#### [SUJET À TRAITER]
Poursuivez l'entretien sur le basket et les études sous le régime communiste à partir de sa dernière phrase.

Avant ce voyage-là, nous étions aussi allées à Moscou et avons fait face à des conditions horribles. Il y avait une bouffe dégueulasse, on sucrait notre thé imbuvable avec de la confiture. Il n’y avait pas de toilettes, ce n’étaient pas des latrines mais des trous dans la terre. C’est à ce moment-là avec les filles qu’on a commencé à réaliser ce qu’était l’Union Soviétique, qu’on nous racontait des conneries. C’était en fait un pays extrêmement pauvre avec des conditions de vie horribles. Mais à l’époque, c’était « marche ou crève » et si tu crèves ce n’est pas grave, il y a cent mille autres filles derrière toi. Cependant je n’aime pas mal parler de l’Union Soviétique car les gens n’y pouvaient rien, ils n’étaient pas responsables de ce que faisaient les aparatchiks. Puis nous sommes arrivées en Sicile, en Italie capitaliste ! C’est sûr qu’on était physiquement bien préparées ! L’une de mes coéquipières, très blonde, rendait les Siciliens fous ! Ils sifflaient sous nos fenêtres ! On a bien joué et fini troisième.

BR : Et qu’en était-il de vos études ?

BJ : J’ai eu mon bac L avec mention « excellent » ! Après l’Euro Junior de 1979, je voulais aller à l’université de journalisme mais mon père n’a jamais signé au parti communiste. Comme il a officiellement refusé, notre famille était pénalisée sur plusieurs points. On avait un tout petit logement, mon père était mal payé alors qu’il avait fait des études supérieures. C’était la misère économique mais il n’a jamais cédé. D’ailleurs, quand il a fini sa thèse et qu’il a été sollicité pour le métro de Prague, on lui avait dit « camarade, est-ce que vous voulez bien venir faire cette construction », il leur a dit « ne m’insultez pas, ne m’appelez pas camarade ». Aux menaces, comme « Vous êtes en train de mettre votre famille dans la misère », il répondait « Oui, mais je pourrai regarder ma femme dans les yeux jusqu’à ma mort ». Et c’est ce qu’il a fait !

Au niveau des études, la fille d’un homme qui avait refusé de rejoindre le parti ne pouvait pas être journaliste et écrire des articles, c’était vu comme une menace pour le régime. Même chose quand j’ai voulu devenir prof d’EPS. Du coup, malgré mon bac L avec mention « excellent », le système m’a trouvé une fac où j’ai souffert le martyre.

« Au niveau des études, la fille d’un homme qui avait refusé de rejoindre le parti ne pouvait pas être journaliste et écrire des articles, ce serait dangereux »

Finalement, aujourd’hui à soixante ans je me demande si j’avais été dans la filière que j’avais choisie, tout se serait déroulé autrement. J’ai donc été en fac d’économie alors que j’étais nulle en maths. J’ai galéré, je ne comprenais rien… mais j’ai quand même eu mon DEUG, je ne sais pas trop comment, avec de mauvaises notes. J’ai continué toutefois le basket en m’entraînant trois fois par jour avec l’équipe A du Sparta. C’était déjà comme mon boulot. Comme je faisais partie de l’élite, j’avais droit au plan individuel de formation, donc je me présentais aux partiels « à mon rythme », quand j’étais prête.

#### [SECTION DES DONNÉES]
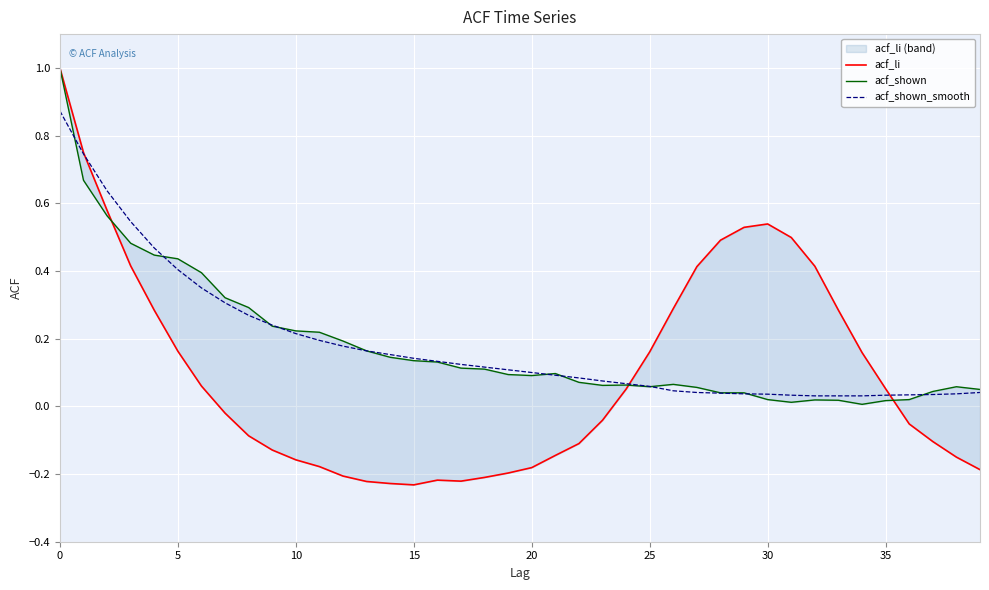

Which series changed the most between 23 and 28?

acf_li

#### [RÉPONSE CI-DESSOUS]
BR : Les pays du Bloc de l’Est avaient la réputation d’être très durs envers les sportifs, comment le Sparta Prague préparait-il ses compétitions ?

BJ : Je me souviens du premier camp d’entraînement avec l’équipe A du Sparta Prague, quand j’avais dix-neuf ans et demi, au retour de la Sicile. Il a duré deux semaines et avait lieu en Roumanie. Nous étions quatre « jeunes » du groupe qu’avait formé Monsieur Ezr et les autres étaient plus « anciennes » et expérimentées mais tout de même très sympas avec nous. Mais les entraînements, c’était l’horreur. Avant le petit déjeuner, il fallait faire des footings dans les Carpates, les montagnes roumaines. Après c’était la préparation physique avec des sacs de sable sur le dos, avec des poignets et des chevillères en fer. L’une des coéquipières a même saigné du nombril. On surexploitait nos capacités physiques. Il y avait des jeunes filles qui vomissaient, une autre a fait une crise de tétanie…

« Les entraînements, c’était l’horreur. Il fallait faire des footings dans les montagnes roumaines. Après, c était la préparation physique avec des sacs de sable sur le dos, avec des poignets et des chevillères en fer. L’une des coéquipières a même saigné du nombril. »

BR : Quand avez-vous découvert la France ?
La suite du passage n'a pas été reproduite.